Vermicelli Bowl with Grilled Chicken

Post Christmas Dinner from YEG to YYZ

For Christmas, we had the pleasure of a visit from my brother (Beez) and sister-in-law (Amanda) of Gluten Free Edmonton. Although their visit was really about seeing their nephews, Beez humoured me and made us dinner one evening between Christmas and New Years. Meredith also used her new Whirly-Pop to make everyone fresh stove-top popcorn.

As I mentioned before, I'm not great with rice noodles, so it's nice to have them done right without having to go out. Beez was very accommodating and set up an assembly line on my counter.

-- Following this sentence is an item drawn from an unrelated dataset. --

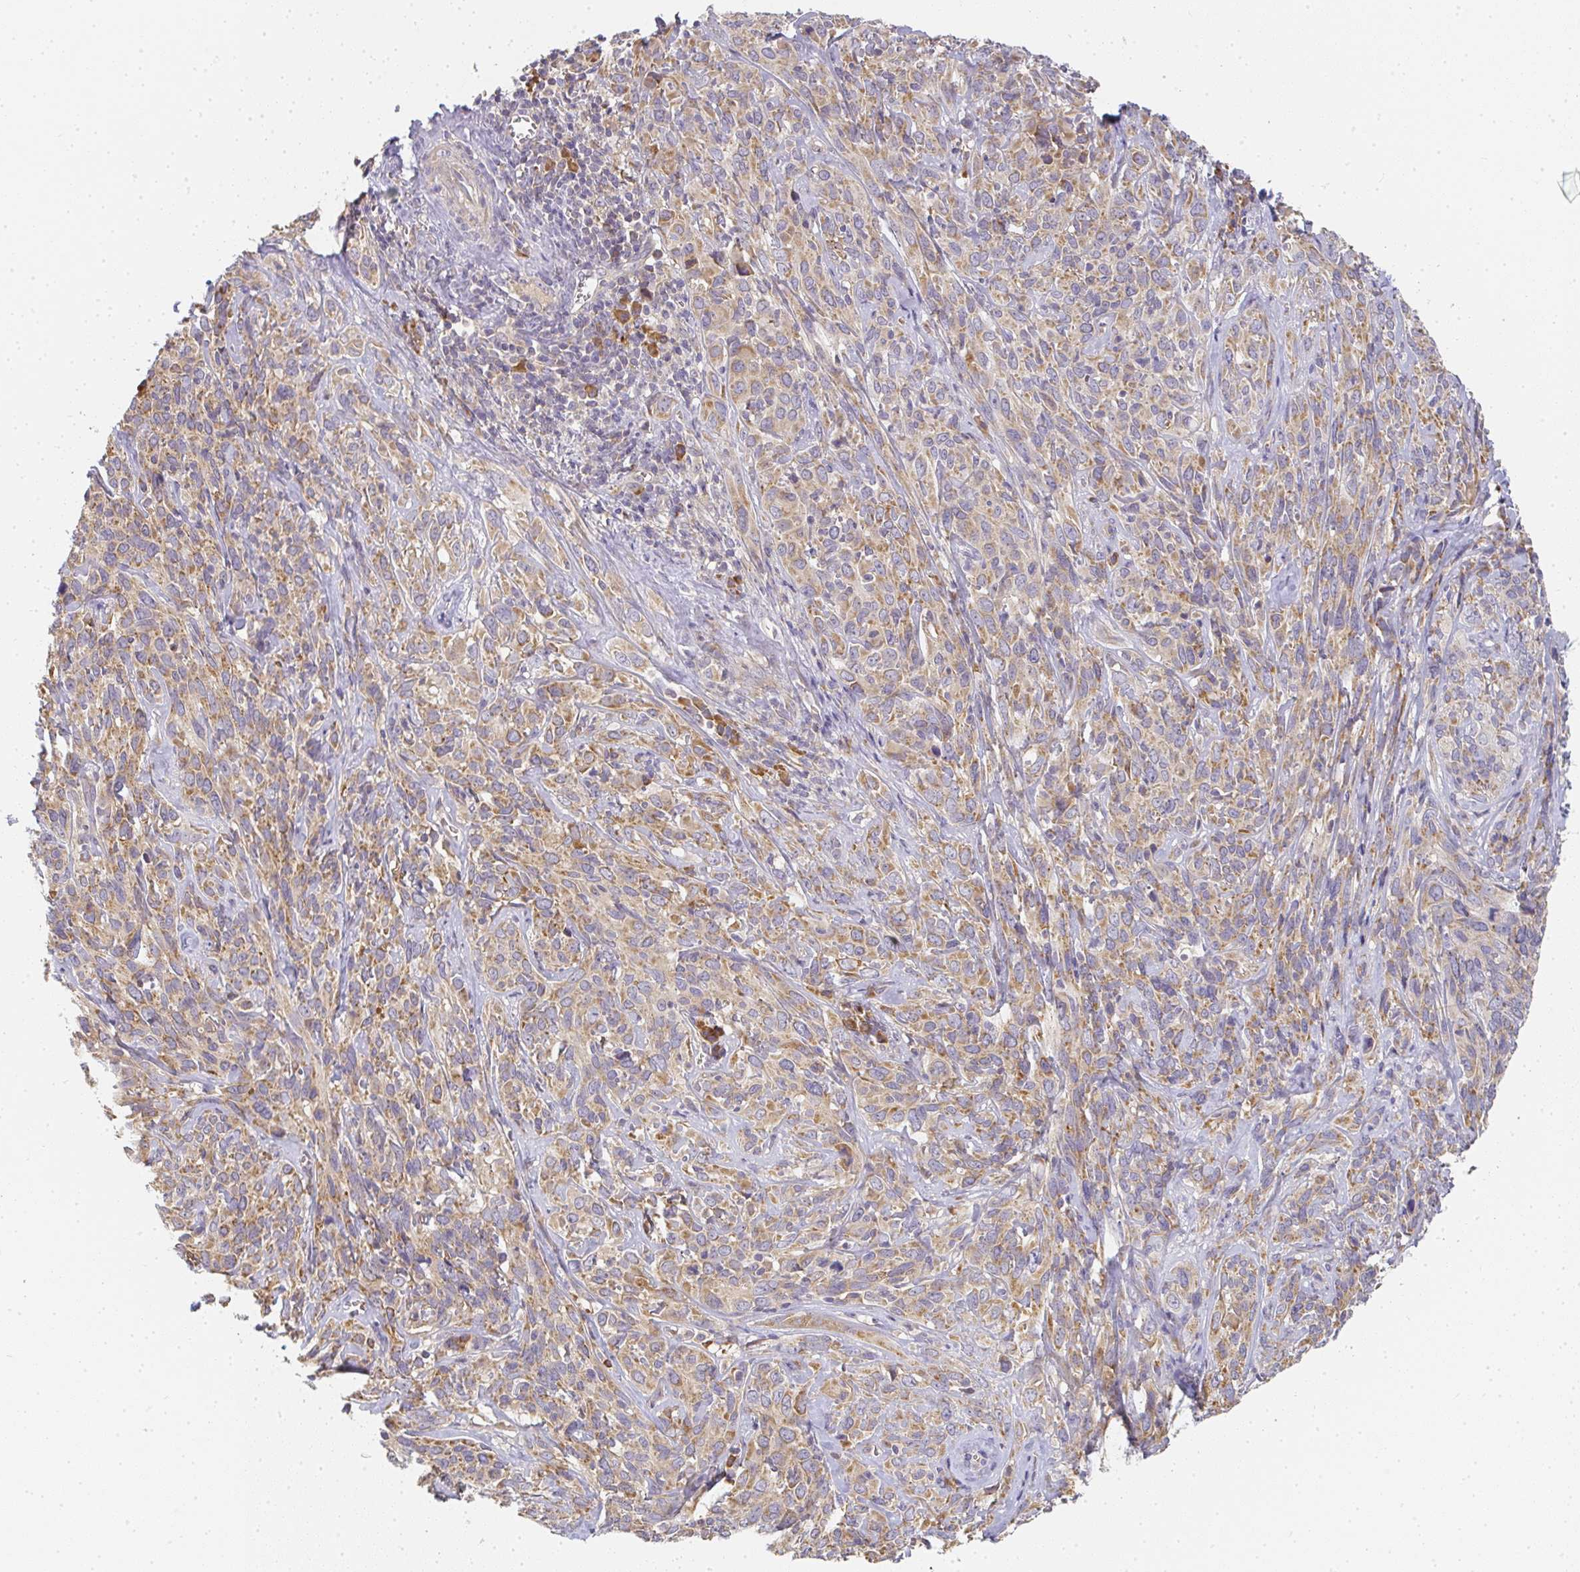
{"staining": {"intensity": "moderate", "quantity": ">75%", "location": "cytoplasmic/membranous"}, "tissue": "cervical cancer", "cell_type": "Tumor cells", "image_type": "cancer", "snomed": [{"axis": "morphology", "description": "Normal tissue, NOS"}, {"axis": "morphology", "description": "Squamous cell carcinoma, NOS"}, {"axis": "topography", "description": "Cervix"}], "caption": "Immunohistochemical staining of cervical squamous cell carcinoma shows medium levels of moderate cytoplasmic/membranous positivity in approximately >75% of tumor cells. (DAB = brown stain, brightfield microscopy at high magnification).", "gene": "SLC35B3", "patient": {"sex": "female", "age": 51}}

He also made me grill the chicken (so much for a labour-free dinner).

Vermicelli Bowl with Grilled Chicken
  • 1/2 cup soy sauce
  • 1 clove garlic, crushed
  • 2 boneless-skinless chicken breasts sliced butterfly-style (making four portions)
  • 1/4 head of iceberg lettuce, sliced
  • 1 package vermicelli rice noodles, cooked according to package directions
  • 1 carrot, sliced julienne style
  • 1/4 cucumber, sliced julienne style
  • 1 green onion, sliced
  • 8 tbsp fish sauce (Beez uses Blue Dragon brand available at Wal-Mart)
  1. Marinate chicken in soy sauce and garlic for at least 30 minutes (overnight is best).
  2. Grill chicken until cooked it reaches an internal temperature of 165-degrees Fahrenheit and then slice into strips.
  3. To build the bowl, layer as follows:
    1. lettuce
    2. noodles
    3. carrots and cucumber around the edge of the bowl
    4. chicken in the centre
    5. garnish with green onion
  4. Serve with 2 tbsp fish sauce on the side for diners to pour into the bowl.